**Excerpt to read:**
In one embodiment, the fastener coupling 130 includes a screw 212
which passes through the first outer impact shell 104 and the end
of the piston 126. The screw 212 is secured with a nut 214. The
coupling assembly 130 also includes washers 216 and 218. In some
embodiments, the washer 216 is a contoured washer that has a
contour to accommodate a contour of the first outer impact shell
104 and/or an angle of the piston 126 with respect to the first
outer impact shell 104. In one embodiment, the fastener coupling
132 includes a screw 222 which passes through the primary inner
shell 102 and the end of the cylinder 128. The screw 222 is secured
with a nut 224. The coupling assembly 132 also includes washers 226
and 228. In some embodiments, the washer 226 is a contoured washer
that has a contour to accommodate a contour of the primary inner
shell 102 and/or an angle of the cylinder 128 with respect to the
primary inner shell 102. In other embodiments, one or both of the
fastener couplings 130 and 132 includes different fasteners (e.g.,
rivets, bolts, etc.) configured to couple the shock absorber 124 to
the primary inner shell 102 and/or the first outer impact shell
104.
[0031] In the particular embodiment shown in FIG. 1, the second end
of the second outer impact shell 106 is coupled to the primary
shell 102 via a shock absorber 136. In the embodiment shown in FIG.
1, the shock absorber 136 is in the form of a closed gas or
hydraulic shock absorber. The shock absorber 136 includes a piston
138 and a cylinder 140. An end of the piston 138 is coupled to an
inner side of the second end of the second outer impact shell 106
via a fastener coupling 142. In the embodiment shown in FIG. 1, the
piston 138 passes through an opening 143 in the primary inner shell
102. An end of the cylinder 140 is coupled to an inner side of the
primary inner shell 102 via a fastener coupling 144. In the
embodiment shown in FIG. 1, cylinder 140 is further coupled to the
inner side of the primary inner shell 102 via a clamp 146. In some
embodiments, the fastener couplings 142 and 144 permit each end of
the shock absorber 136 to rotate while the clamp 146 of the shock
absorber 136 maintains a straight-line transmission of force from
the second outer impact shell 106 through the shock absorber 136 to
the primary inner shell 102.

**Exercise 1:** Reproduce everything in the rows from their start down to the line containing "25: (480, 410)", including both ends, and omit the pictures from your answer.

(Stored data entries)
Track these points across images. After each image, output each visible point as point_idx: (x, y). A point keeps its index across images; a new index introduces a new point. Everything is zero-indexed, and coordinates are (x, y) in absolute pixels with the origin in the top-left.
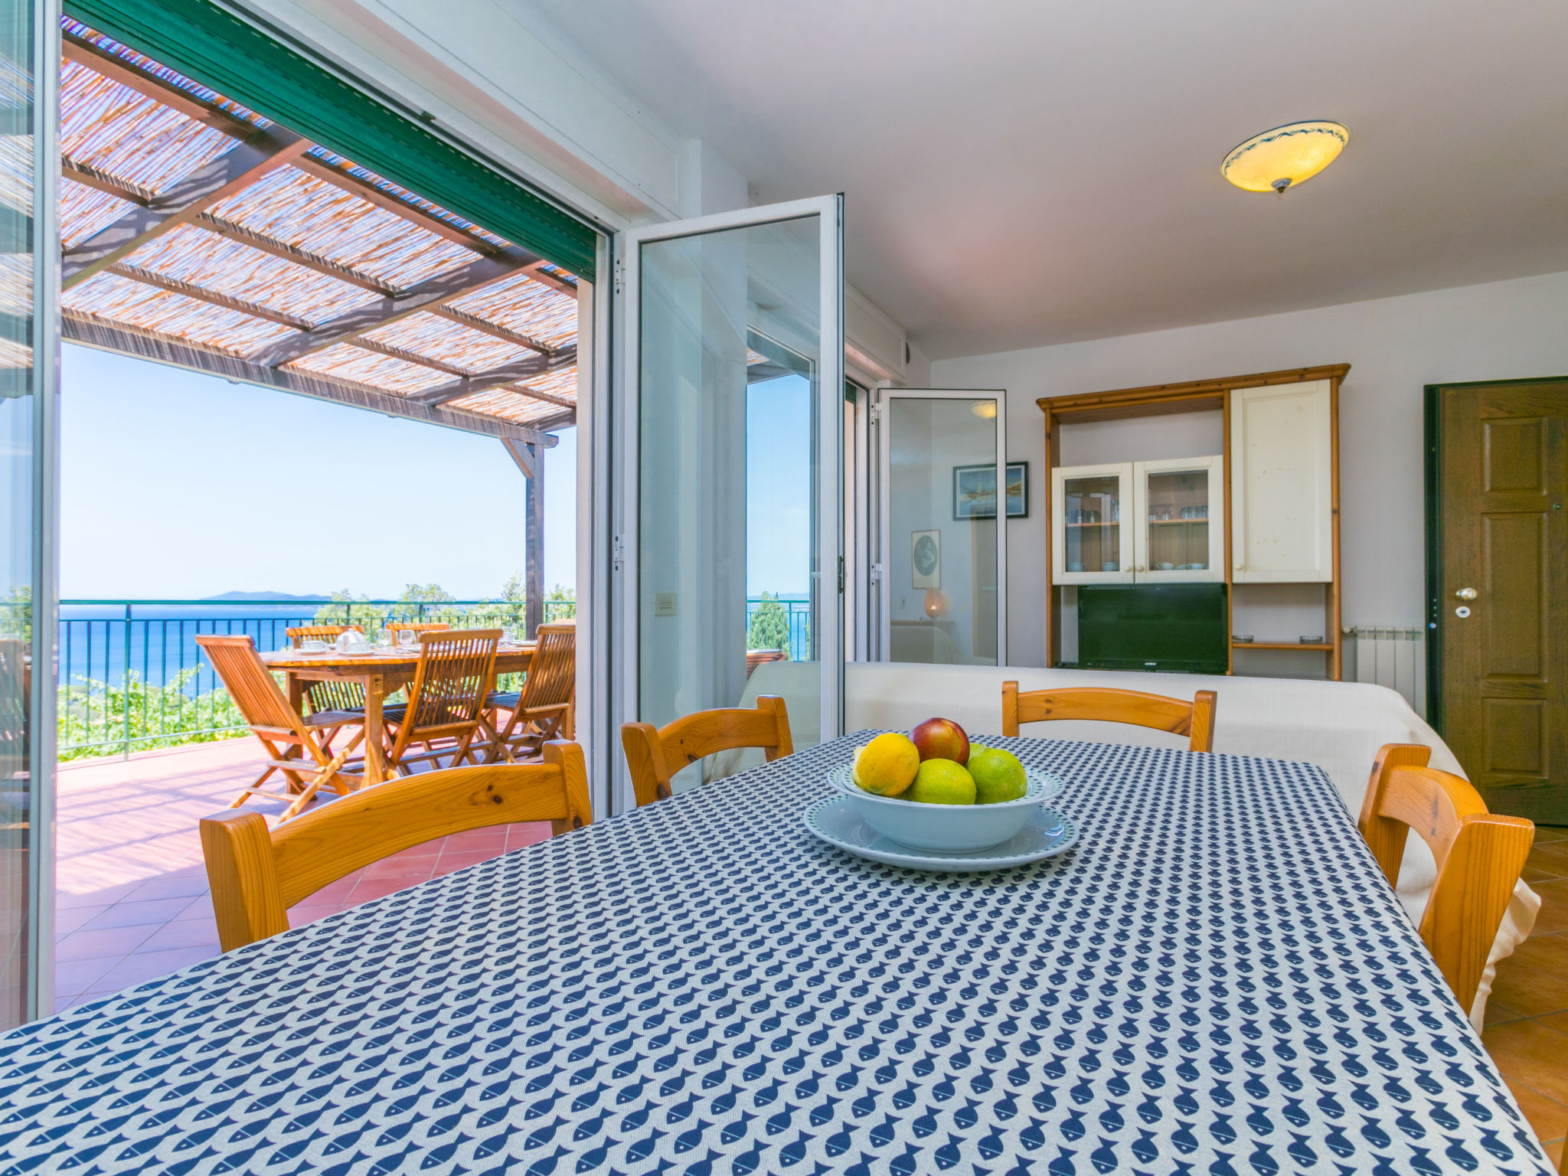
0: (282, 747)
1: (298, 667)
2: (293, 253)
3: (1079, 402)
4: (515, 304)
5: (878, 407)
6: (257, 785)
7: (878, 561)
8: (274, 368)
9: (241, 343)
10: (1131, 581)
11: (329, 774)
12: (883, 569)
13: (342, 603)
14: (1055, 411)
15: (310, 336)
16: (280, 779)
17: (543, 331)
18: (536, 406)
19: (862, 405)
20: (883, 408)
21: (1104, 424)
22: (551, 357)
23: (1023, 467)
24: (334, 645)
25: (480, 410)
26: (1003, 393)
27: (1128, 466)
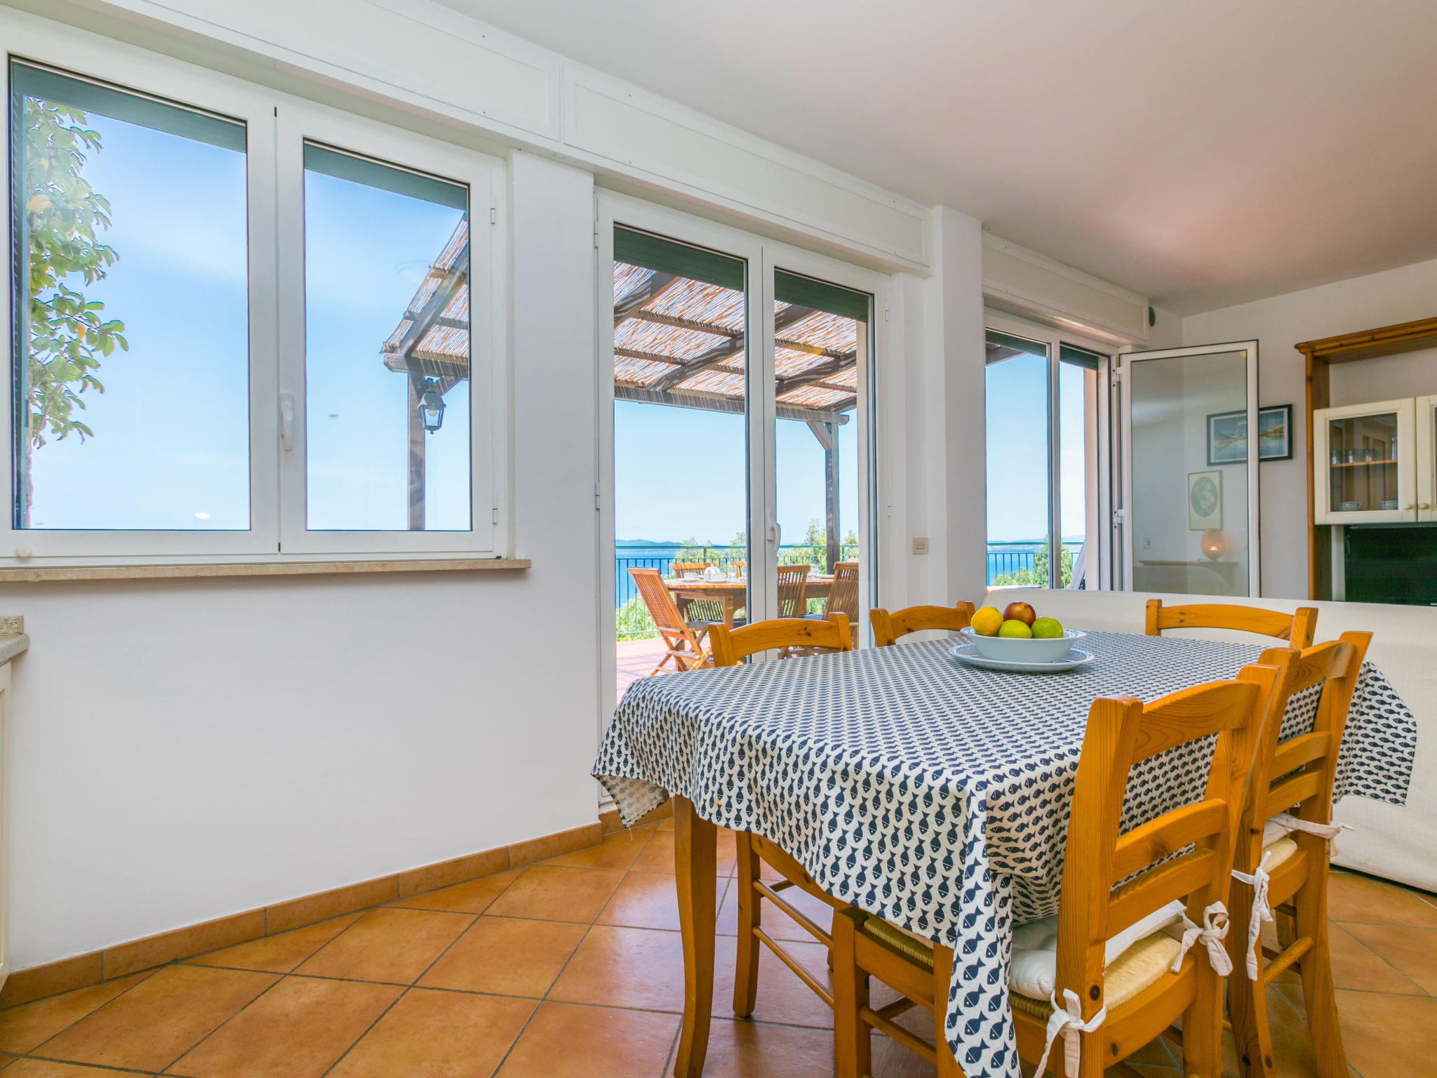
0: (674, 641)
1: (682, 590)
2: (679, 322)
3: (1344, 342)
4: (814, 329)
5: (1119, 370)
6: (661, 665)
7: (1121, 507)
8: (664, 391)
9: (646, 377)
10: (1413, 520)
11: (702, 661)
12: (1125, 514)
13: (701, 547)
14: (1317, 354)
15: (686, 368)
16: (672, 663)
17: (835, 343)
18: (831, 394)
19: (1104, 370)
20: (1124, 372)
21: (1381, 358)
22: (841, 360)
23: (1286, 410)
24: (702, 576)
25: (791, 401)
26: (1255, 342)
27: (1408, 402)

**Exercise 2:**
Answer these questions using the shock absorber excerpt.
(a) What secures the screw 212?
(b) In the embodiment shown in FIG. 1, in what form is the shock absorber 136?
(c) In the embodiment shown in FIG. 1, what does the piston 138 pass through?

**Written response 1:**
Track these points across images. After each image, output each visible point as point_idx: (x, y). A point keeps its index across images; a new index introduces a new point. Everything is zero-indexed, and coordinates are (x, y) in absolute pixels with the origin in the top-left.
0: (282, 747)
1: (298, 667)
2: (293, 253)
3: (1079, 402)
4: (515, 304)
5: (878, 407)
6: (257, 785)
7: (878, 561)
8: (274, 368)
9: (241, 343)
10: (1131, 581)
11: (329, 774)
12: (883, 569)
13: (342, 603)
14: (1055, 411)
15: (310, 336)
16: (280, 779)
17: (543, 331)
18: (536, 406)
19: (862, 405)
20: (883, 408)
21: (1104, 424)
22: (551, 357)
23: (1023, 467)
24: (334, 645)
25: (480, 410)

**Written response 2:**
(a) The screw 212 is secured with a nut 214.
(b) It is a closed gas or hydraulic shock absorber.
(c) It passes through an opening 143 in the primary inner shell 102.